His first formal studies were in Philadelphia at the Pennsylvania Academy of Art under American landscape painter and etcher, James Hamilton (1819-1898). He also took drawing lessons from William E. Smith. It was during these studies that he first started exhibiting at the Academy. In 1856, Perkins exhibited his first painting, #306 "Cape Croix, Cuba" that reflected his five year-long travels with the Ravels from 1851 to 1856. They visited Cuba, Jamaica, Yucatan and Central America.
In 1856, he returned to Philadelphia and again studied with James Hamilton, by 1860, moving to New York City, he had a reputation for his skills with coastal and tropical landscapes.
In New York, he worked as an illustrator for Harper & Bros. in Franklin Square and for "Leslie's Illustrated Newspaper". While working at Harper & Bros., he continued his art studies and was invited to exhibit at the National Academy of Design.

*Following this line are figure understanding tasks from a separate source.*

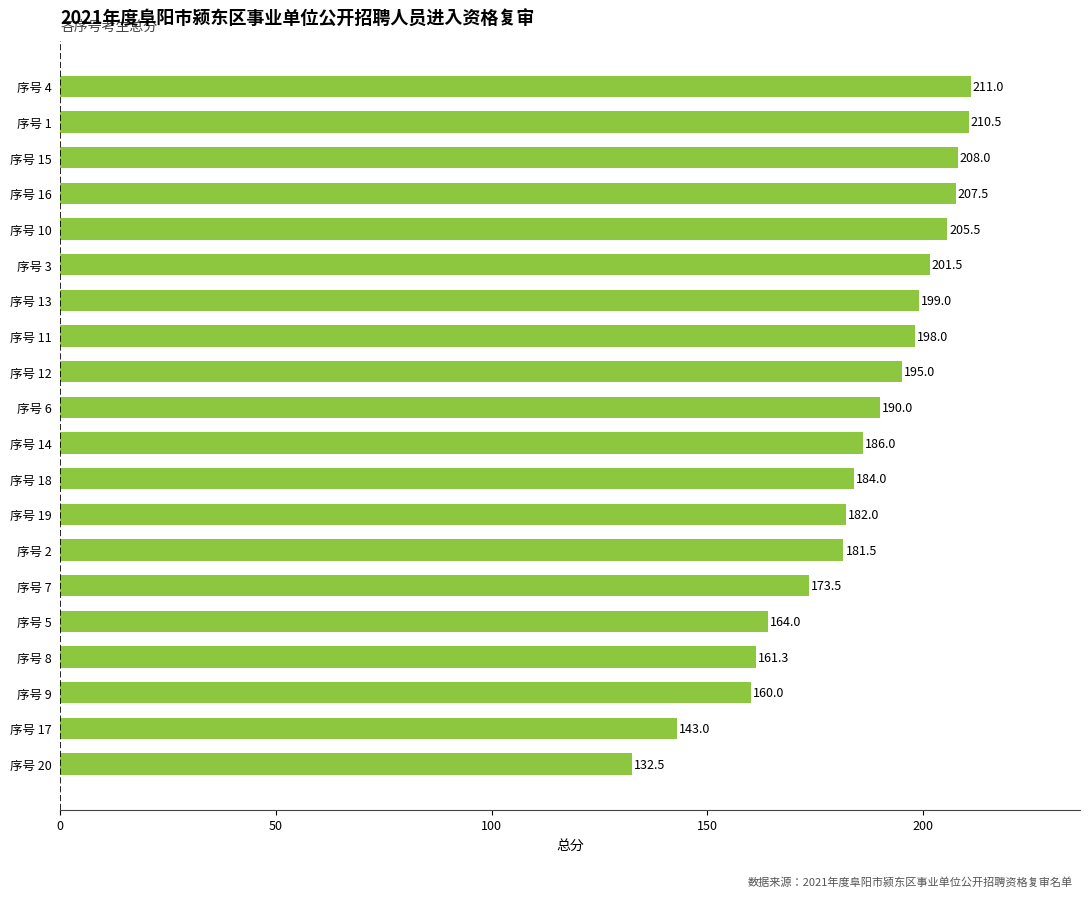

Is it true that the value at 序号 2 is 98.6?

False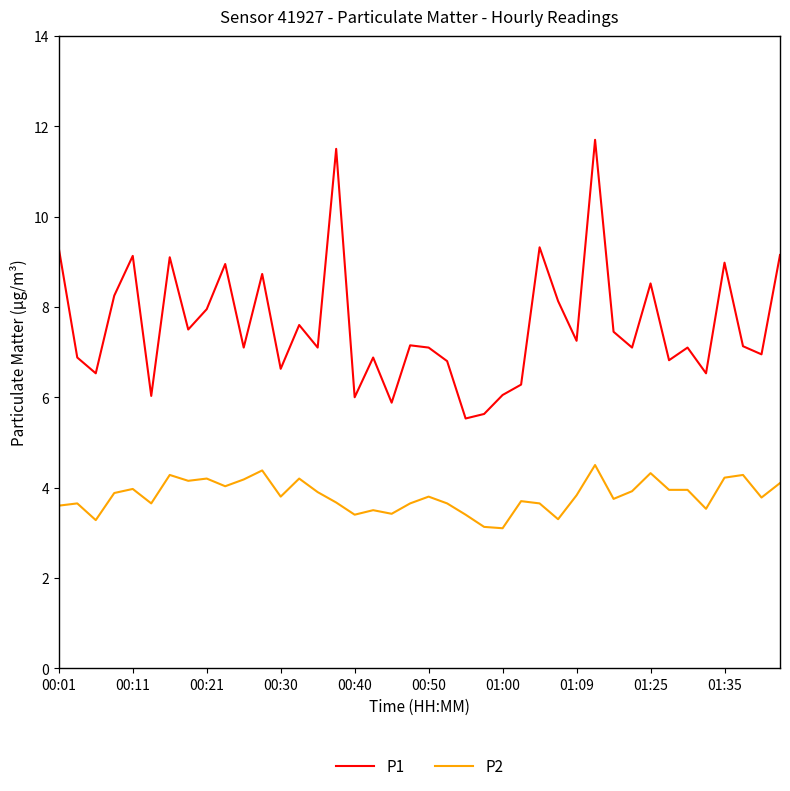

True or false: P2 and P1 cross at least once.

False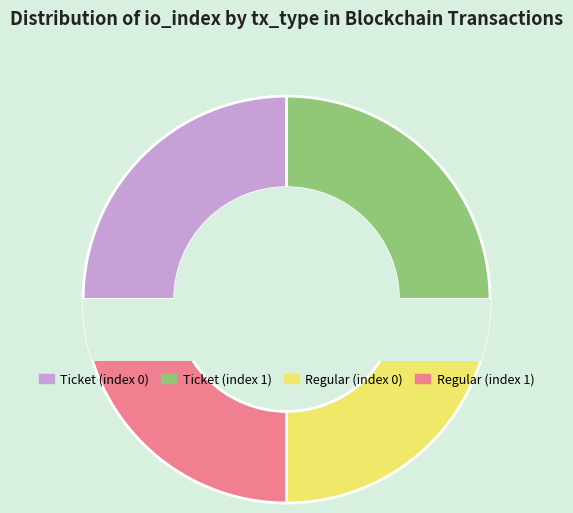

Do Regular (index 0) and Regular (index 1) together represent more than half of the pie?

No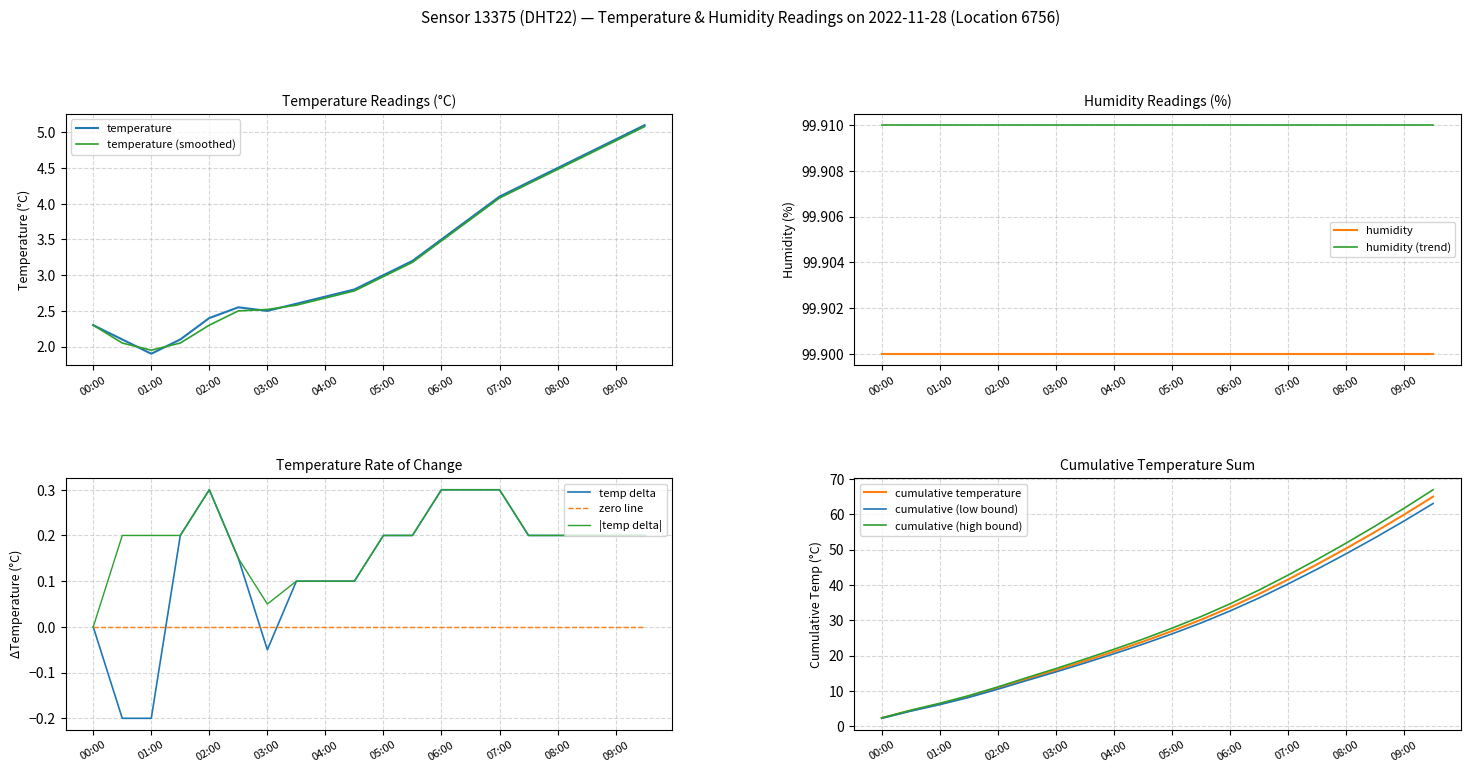

What is the sum of all temperature values?

65.0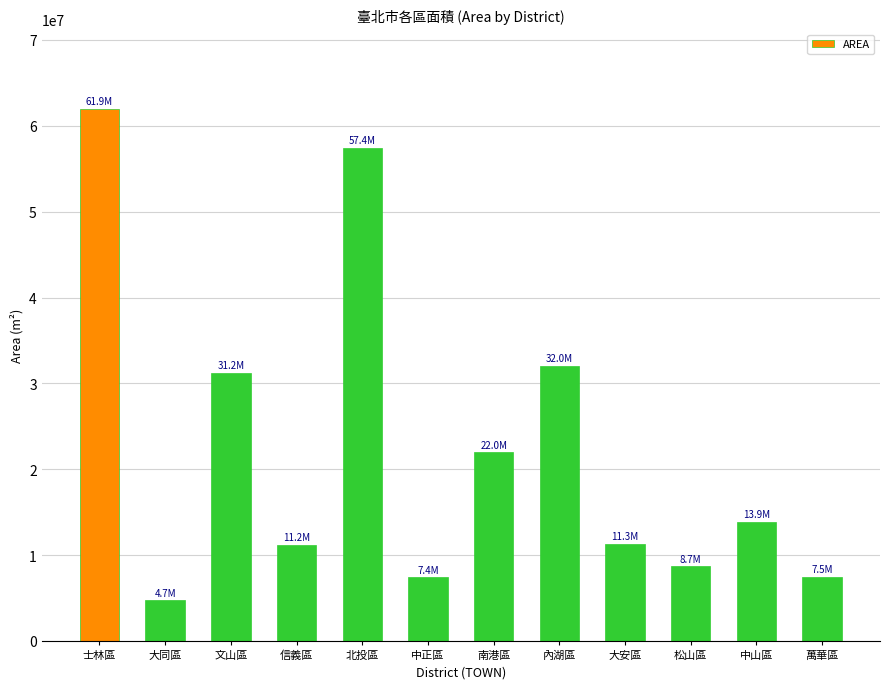

What is the value of the 9th bar from the left?

11331460.2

Perkins became a frequent exhibitor at the National Academy of Design from 1862 to 1883.
About 1870, Granville Perkins went to California from New York, and traveled south by ship around Cape Horn. Before this, his Latin American paintings had primarily been of Cuba, but during the 1870s and 1880s, they were mainly of South American tropical landscapes.
As an accomplished watercolorist, Granville Perkins became a member of the New York Watercolor Society. He exhibited his watercolors at the National Academy of Design and at the Chicago Art Institute in 1889 and 1894.